We’re starting to think a lot more about how we use different technologies to help solve some of the policy issues. The augmented reality application could be developed and used as a training service for the construction industry. We plan to do more of this stuff through our innovation pipeline.

Training toolkit

Hoods adds that it is crucial that these kinds of pioneering ideas be placed in a clear business context. Rather than just seeing “technology as the solution to everything”, he wants BEIS to have clear goals for how new products can make the world a better place. This process relies on creating the right culture first, rather than just spending money on technology. He says:

We focus on creating a training toolkit, which explains how we build more of an innovative mindset. It’s about giving people the kind of tools to think about issues from a different perspective. And when they do, then we’ll have a conversation about where technology fits in this business problem.
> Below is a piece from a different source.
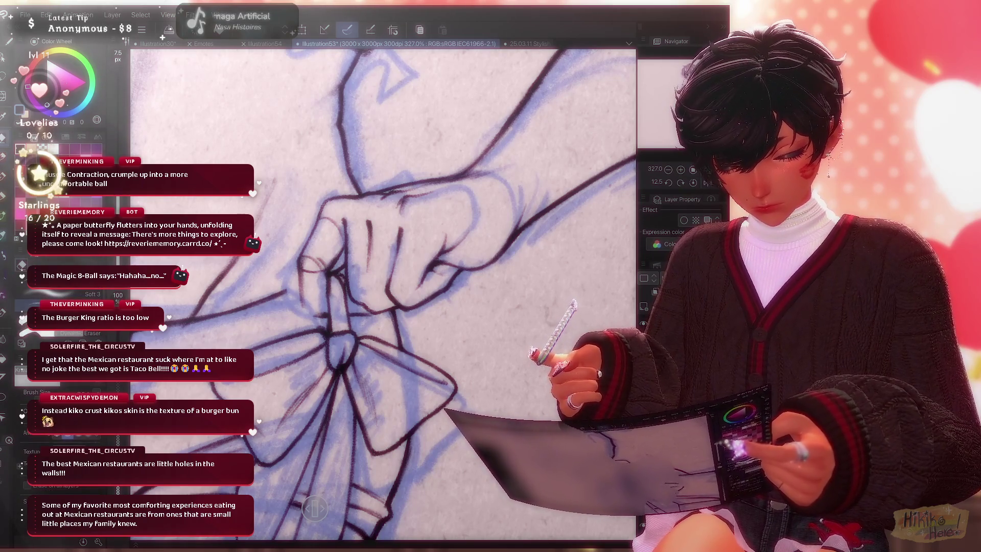
pyautogui.press('p')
Hoods says some ideas remain at the proof of concept stage. However, the goal is to go beyond a hackathon-type approach, where new ideas are tested under laboratory conditions and remain on the back burner. He wants to find opportunities for innovation and quickly determine if they will work in reality:

We want to quickly provide new examples to see if a concept will fly or not. We’ve done the same with chatbots internally – we have an HR chatbot and we also have a knowledge chatbot. It can answer all kinds of questions about what you want to do with the classification of documents, what the retention periods are and where you should store them. It’s about saying, “Let’s experiment with these things, let’s see what a fly, and then we’ll see what we want to roll out company-wide.” “

BEIS’s internal IT team, made up of 130 people, has a clear roadmap for product development. IT staff are explicit with company colleagues about when they can expect releases and, if their requirements change, they have upfront conversations about how deadlines might change. His team works closely with his business partners and political colleagues to understand their challenges. Feedback feeds into the technology roadmap – and the need for innovation is appreciated:

You get pockets where you need to do a lot more persuasion internally, depending on their own workloads and level of understanding. But the bottom line is that BEIS is a fairly progressive organization, so there is massive demand for this type of activity. For us, it’s more of a pipeline and scheduling issue, so we can meet demand as quickly as people need, which will always be a balance when you’re leading a fairly small team.


Source link

Leave A Reply

Your email address will not be published.